StayOnSearch

The Dangers of Black Hat SEO After Google Penguin

Dirk Reagle November 28, 2012

Since the Penguin was dumped by Google on the world of search engine optimization in April of 2012, numerous changes have become part of the SEO game and both Optimization service providers and DIY webmasters have had to adapt accordingly -or risk massive deranking in some cases.

Although Google Penguin has been heavily commented on, discussed and publicized all over the web, its real impact on the web was not as severe as many people might think. The bottom line is that Penguin was designed with specific anti-black hat parameters built into it and if a website didn’t fit those parameters, or only fit some of them in a minor way, it was either unlikely to be affected either way or could have even benefited from the search algorithm changes that have occurred. By way of example, the very first and most impactful Penguin update only affected some three percent of search results noticeably -nothing to laugh at, but also nothing too extreme.

The people most affected by Penguin were those whose SEO policies and strategies went against the grain of Google’s main policy. These are the same people who will continue to be affected and will be putting their websites in danger as well.

Google’s Goals

So, what are these Google policies? The main thing to keep in mind is that Google’s bottom line depends entirely (at least for now) on two main factors: the first of these is its continued dominance of the online search market and the second is the Adwords/Adsense advertising system that is mostly based off Google search and which provides the company with more than 95% of all its revenues.

Both of these absolutely depend on creating an environment in which the Google search algorithm delivers the most accurate possible results for the highest quality, most relevant content possible on the web. Google’s ad based revenue model depends on the quality and relevance of search results, and consumer preference for Google search -as well as using Google for advertising– also depends on the same thing.

Naturally then, Google is going to constantly work at building better and better search algorithms that root out as much as possible of the bad, low quality and spam based strategies that many webmasters use to manipulate the algorithm into giving them higher rankings than their quality, popularity and relevance would normally make them deserve.

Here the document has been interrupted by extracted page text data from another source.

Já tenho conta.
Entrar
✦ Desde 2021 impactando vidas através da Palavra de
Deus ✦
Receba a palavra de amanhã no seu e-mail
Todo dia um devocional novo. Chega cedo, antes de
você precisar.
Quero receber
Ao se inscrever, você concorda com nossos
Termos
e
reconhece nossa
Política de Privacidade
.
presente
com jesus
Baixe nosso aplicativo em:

The main way in which these webmasters tried to achieve higher rankings while going against the grain of Google was by using so called black hat SEO tactics like link spam, content keyword stuffing, link exchanges and other methods that simulate genuine site popularity or quality in an effort to manipulate the search engine bots which Google uses to index the vast landscape of the World Wide Web.

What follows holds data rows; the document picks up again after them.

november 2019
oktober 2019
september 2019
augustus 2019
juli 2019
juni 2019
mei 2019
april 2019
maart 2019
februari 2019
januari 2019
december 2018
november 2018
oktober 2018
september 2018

This is why Google started cracking down more heavily than ever with its recent algorithm changes such as Penguin (most recently) and others such as Panda before that.

The problem for black hat SEO practitioners is that while Google always disliked their craft, it’s now getting much better at detecting it than it was ever capable of doing before.

What does this Mean for Black Hat?

It should be obvious; search is becoming a much more hostile landscape to black hat SEO ranked sites. Google knows it won’t completely eliminate them from its search rankings with its efforts, but what it is successfully trying to do is raise the marginal cost of using black hat SEO to the point that most people simply abandon it and develop their sites in a way that fits Google’s aims for its search index.

In this, Google is steadily succeeding and will probably only continue to do so in months and years to come. The net result will be that black hat, although never fully disappearing, will become much more unsafe, unreliable and difficult to pull off. Instead, more and more people will simply decide that the effort isn’t worth it considering the risk of suddenly finding their site deranked. Instead, what many webmasters will likely decide is simply:

“If I have to put the same effort into black hat based success as I already would have to into white hat search optimization of my page, I might as well just take the white hat route and at least know that my site is safe”

This is exactly what Google wants to see happen thanks to its increasing of the marginal cost of doing black hat SEO and with this, Google is most likely going to diminish black hat dramatically over time.